*Directions*:
Reproduce the records word for word, from the line containing "граната, который напрямую" down to the line containing "Это приводит к", both included.

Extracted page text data

-- Opening Marker --

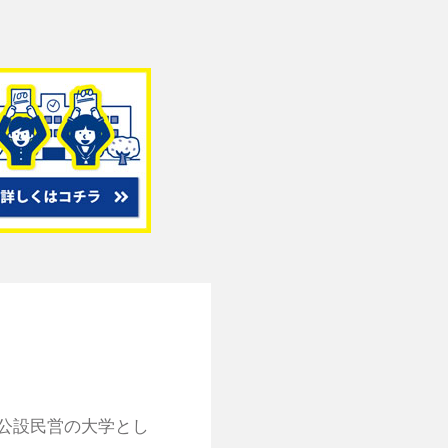
公設民営の大学とし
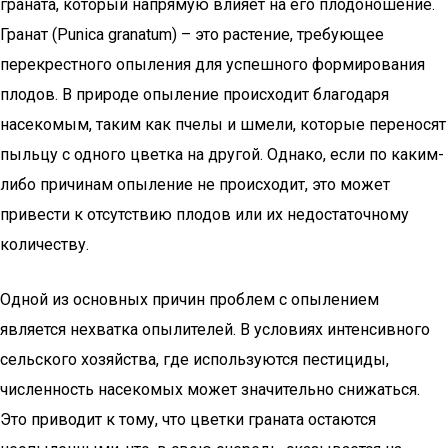
граната, который напрямую влияет на его плодоношение.
Гранат (Punica granatum) – это растение, требующее
перекрестного опыления для успешного формирования
плодов. В природе опыление происходит благодаря
насекомым, таким как пчелы и шмели, которые переносят
пыльцу с одного цветка на другой. Однако, если по каким-
либо причинам опыление не происходит, это может
привести к отсутствию плодов или их недостаточному
количеству.
Одной из основных причин проблем с опылением
является нехватка опылителей. В условиях интенсивного
сельского хозяйства, где используются пестициды,
численность насекомых может значительно снижаться.
Это приводит к тому, что цветки граната остаются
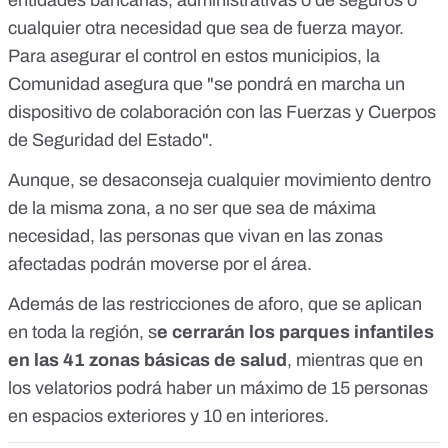
entidades bancarias, administrativas o de seguros o
cualquier otra necesidad que sea de fuerza mayor.
Para asegurar el control en estos municipios, la
Comunidad asegura que "se pondrá en marcha un
dispositivo de colaboración con las Fuerzas y Cuerpos
de Seguridad del Estado".
Aunque, se desaconseja cualquier movimiento dentro
de la misma zona, a no ser que sea de máxima
necesidad, las personas que vivan en las zonas
afectadas podrán moverse por el área.
Además de las restricciones de aforo, que se aplican
en toda la región, s
e cerrarán los parques infantiles
en las 41 zonas básicas de salud
, mientras que en
los velatorios podrá haber un máximo de 15 personas
en espacios exteriores y 10 en interiores.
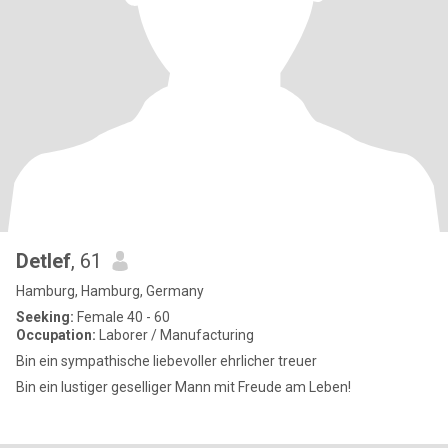
Detlef
, 61
Hamburg, Hamburg, Germany
Seeking:
Female 40 - 60
Occupation:
Laborer / Manufacturing
Bin ein sympathische liebevoller ehrlicher treuer
Bin ein lustiger geselliger Mann mit Freude am Leben!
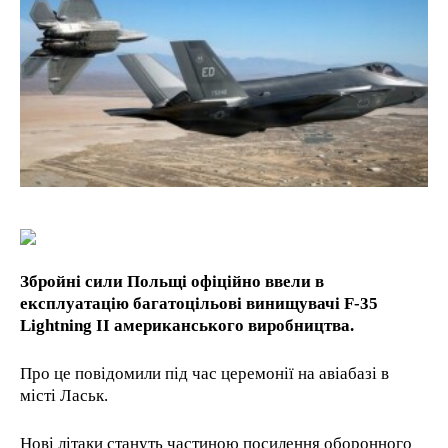
1-YEAR
/ year
Pay now and you get access to exclusive news and
articles for a whole year.
1-MONTH
/ month
By agreeing to this tier, you are billed every month after
the first one until you opt out of the monthly
Збройні сили Польщі офіційно ввели в
subscription.
експлуатацію багатоцільові винищувачі F-35
Lightning II американського виробництва.
Про це повідомили під час церемонії на авіабазі в
місті Ласьк.
Нові літаки стануть частиною посилення оборонного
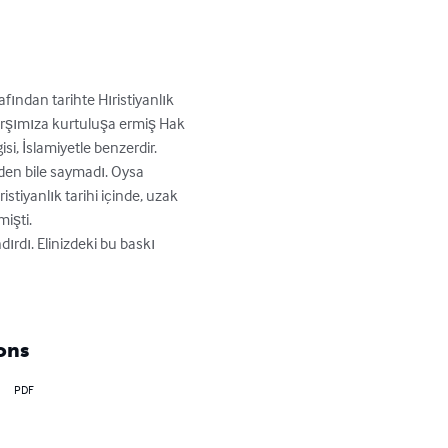
ından tarihte Hıristiyanlık 
 karşımıza kurtuluşa ermiş Hak 
i, İslamiyetle benzerdir.

den bile saymadı. Oysa 
stiyanlık tarihi içinde, uzak 
şti. 

ırdı. Elinizdeki bu baskı 
ons
PDF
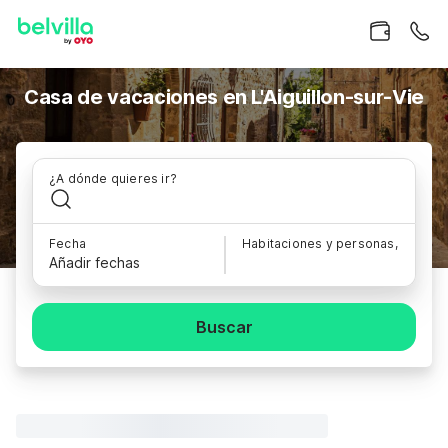
Casa de vacaciones en L'Aiguillon-sur-Vie
¿A dónde quieres ir?
Fecha
Habitaciones y personas,
Añadir fechas
Buscar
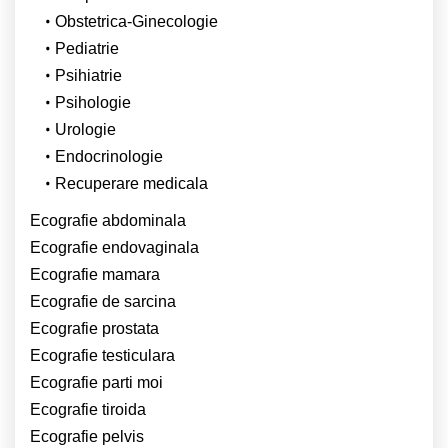
Obstetrica-Ginecologie
Pediatrie
Psihiatrie
Psihologie
Urologie
Endocrinologie
Recuperare medicala
Ecografie abdominala
Ecografie endovaginala
Ecografie mamara
Ecografie de sarcina
Ecografie prostata
Ecografie testiculara
Ecografie parti moi
Ecografie tiroida
Ecografie pelvis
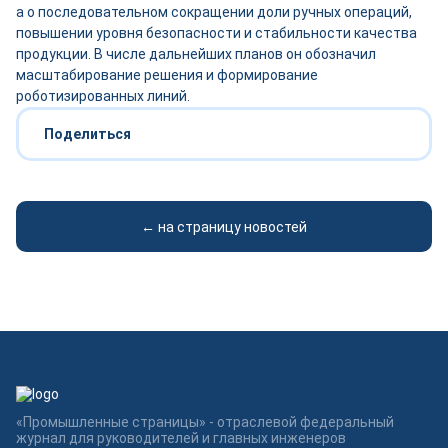
а о последовательном сокращении доли ручных операций,
повышении уровня безопасности и стабильности качества
продукции. В числе дальнейших планов он обозначил
масштабирование решения и формирование
роботизированных линий.
Поделиться
← на страницу новостей
«Промышленные страницы» - отраслевой федеральный
журнал для руководителей и главных инженеров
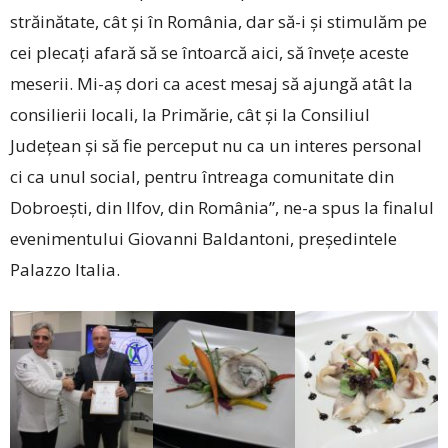
străinătate, cât și în România, dar să-i și stimulăm pe
cei plecați afară să se întoarcă aici, să învețe aceste
meserii. Mi-aș dori ca acest mesaj să ajungă atât la
consilierii locali, la Primărie, cât și la Consiliul
Județean și să fie perceput nu ca un interes personal
ci ca unul social, pentru întreaga comunitate din
Dobroești, din Ilfov, din România”, ne-a spus la finalul
evenimentului Giovanni Baldantoni, președintele
Palazzo Italia.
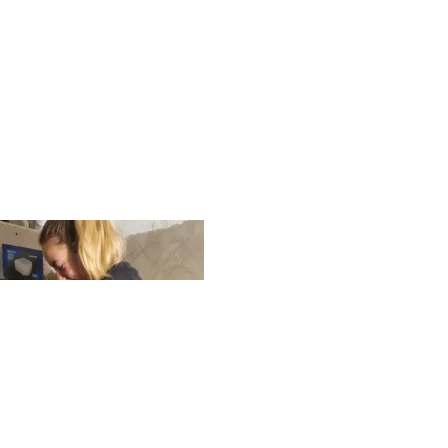
m Verlegen von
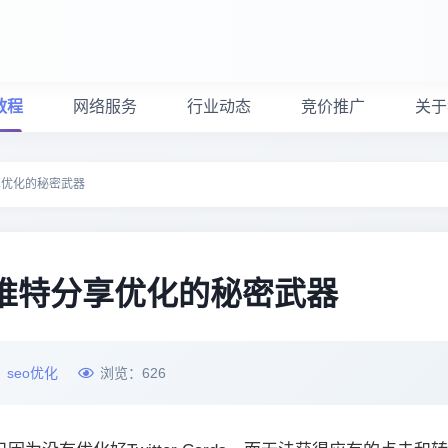
教程
网络服务
行业动态
竞价推广
关于
分享优化的秘密武器
施：推特分享优化的秘密武器
：
seo优化
浏览：
626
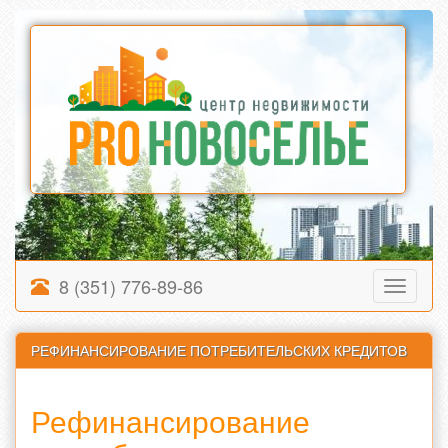
8 (351) 776-89-86
Toggle
navigati
РЕФИНАНСИРОВАНИЕ ПОТРЕБИТЕЛЬСКИХ КРЕДИТОВ
Рефинансирование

-- Closing Marker --

*Response below*:
граната, который напрямую влияет на его плодоношение.
Гранат (Punica granatum) – это растение, требующее
перекрестного опыления для успешного формирования
плодов. В природе опыление происходит благодаря
насекомым, таким как пчелы и шмели, которые переносят
пыльцу с одного цветка на другой. Однако, если по каким-
либо причинам опыление не происходит, это может
привести к отсутствию плодов или их недостаточному
количеству.
Одной из основных причин проблем с опылением
является нехватка опылителей. В условиях интенсивного
сельского хозяйства, где используются пестициды,
численность насекомых может значительно снижаться.
Это приводит к тому, что цветки граната остаются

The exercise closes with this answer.